Encore un magnifique compte rendu d'olif'. Sa fine plume a encore frappé.
C'est fou la faculté que tu as à me faire saliver et d'un même coup, à me faire douter de mes impressions que j'ai eut lors de dégustations de ses vins...

C'est vrai que le domaine de Jean-Marc vaut le détour, au moins pour le personnage et sa philosophie!
Pare contre pour ma part je n'ai pas été franchement accroché par ses produits.
Pour tout dire je n'ai jamais été extasié devant ce type de vins dits « naturels» (hormis quelques très grands domaines qui sont à mes yeux, des exemples).
C'est quand même bon de rappeler que le produit naturel issu du raisin est bien le vinaigre et non le vin !

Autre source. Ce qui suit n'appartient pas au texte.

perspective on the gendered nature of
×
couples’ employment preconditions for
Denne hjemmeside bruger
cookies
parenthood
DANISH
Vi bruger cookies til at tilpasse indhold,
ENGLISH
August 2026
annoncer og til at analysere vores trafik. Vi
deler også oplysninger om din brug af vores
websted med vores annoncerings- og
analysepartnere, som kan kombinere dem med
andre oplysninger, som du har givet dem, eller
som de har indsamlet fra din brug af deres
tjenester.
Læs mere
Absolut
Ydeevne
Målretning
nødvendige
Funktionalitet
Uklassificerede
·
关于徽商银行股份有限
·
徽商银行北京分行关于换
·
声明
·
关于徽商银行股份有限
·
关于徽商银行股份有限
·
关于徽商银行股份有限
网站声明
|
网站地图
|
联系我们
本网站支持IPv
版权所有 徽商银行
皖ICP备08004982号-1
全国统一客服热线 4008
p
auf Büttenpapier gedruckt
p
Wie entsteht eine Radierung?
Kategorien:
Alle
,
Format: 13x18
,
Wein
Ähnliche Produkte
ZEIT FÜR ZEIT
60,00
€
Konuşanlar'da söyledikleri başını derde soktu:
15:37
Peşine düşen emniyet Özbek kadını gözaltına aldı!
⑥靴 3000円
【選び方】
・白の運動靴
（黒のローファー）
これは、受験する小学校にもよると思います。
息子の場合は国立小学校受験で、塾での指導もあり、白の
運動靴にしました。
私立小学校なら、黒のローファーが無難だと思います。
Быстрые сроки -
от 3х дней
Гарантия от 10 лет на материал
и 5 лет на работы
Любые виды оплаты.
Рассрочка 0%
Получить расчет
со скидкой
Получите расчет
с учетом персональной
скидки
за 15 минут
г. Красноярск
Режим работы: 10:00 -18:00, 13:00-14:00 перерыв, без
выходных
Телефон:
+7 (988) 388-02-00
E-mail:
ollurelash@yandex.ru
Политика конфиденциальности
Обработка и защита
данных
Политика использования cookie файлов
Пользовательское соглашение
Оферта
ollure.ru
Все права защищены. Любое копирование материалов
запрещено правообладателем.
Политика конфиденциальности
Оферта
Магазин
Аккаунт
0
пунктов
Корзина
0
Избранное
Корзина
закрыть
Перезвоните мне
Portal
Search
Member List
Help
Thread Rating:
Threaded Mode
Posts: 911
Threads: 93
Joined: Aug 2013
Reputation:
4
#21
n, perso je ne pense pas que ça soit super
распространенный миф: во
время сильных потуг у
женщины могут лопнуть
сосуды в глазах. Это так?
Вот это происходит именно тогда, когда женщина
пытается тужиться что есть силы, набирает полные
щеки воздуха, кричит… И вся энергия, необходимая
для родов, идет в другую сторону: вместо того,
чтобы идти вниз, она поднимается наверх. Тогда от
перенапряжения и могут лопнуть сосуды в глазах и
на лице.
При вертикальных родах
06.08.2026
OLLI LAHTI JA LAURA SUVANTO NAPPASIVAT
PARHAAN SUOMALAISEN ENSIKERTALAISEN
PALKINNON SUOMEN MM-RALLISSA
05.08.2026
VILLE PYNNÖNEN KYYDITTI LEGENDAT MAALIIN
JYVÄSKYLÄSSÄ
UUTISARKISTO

Les amateurs de vins "naturels", sans souffre,.. sont dans une bulle assez particulière où, il faut réapprendre et revoir ses références pour apprécier ces produits difficiles d'approches pour le consommateur lambda.
Ce sont très souvent des vins d'une grande richesse mais où il faut souvent faire abstraction de tel ou tel défaut. Je crois que c'est ce qui me dérange le plus.
Un monde à part.

Un exemple qui me fait sourire : ça se passe lors d'une dégustation dans un domaine produisant ce type de vin. Je fais la remarque que le vin avait une acidité volatile assez élevée, tout en restant courtois et sans dire que cela me dérangeait franchement. Le producteur m'avait présenté ce vin comme son fer de lance, son bijou, sa réussite.
Remarque relevé e par ce dernier : « oui, un peu mais c'est une belle et fine volatile. ».
Bon, s'en est rester là.
Un monde à part, je vous dis.

Enfin je ne suis pas non plus totalement réfractaire à tout ça. J'aime la diversité. Et à en croire les ventes, ce type de production, marginale, a le vent en poupe.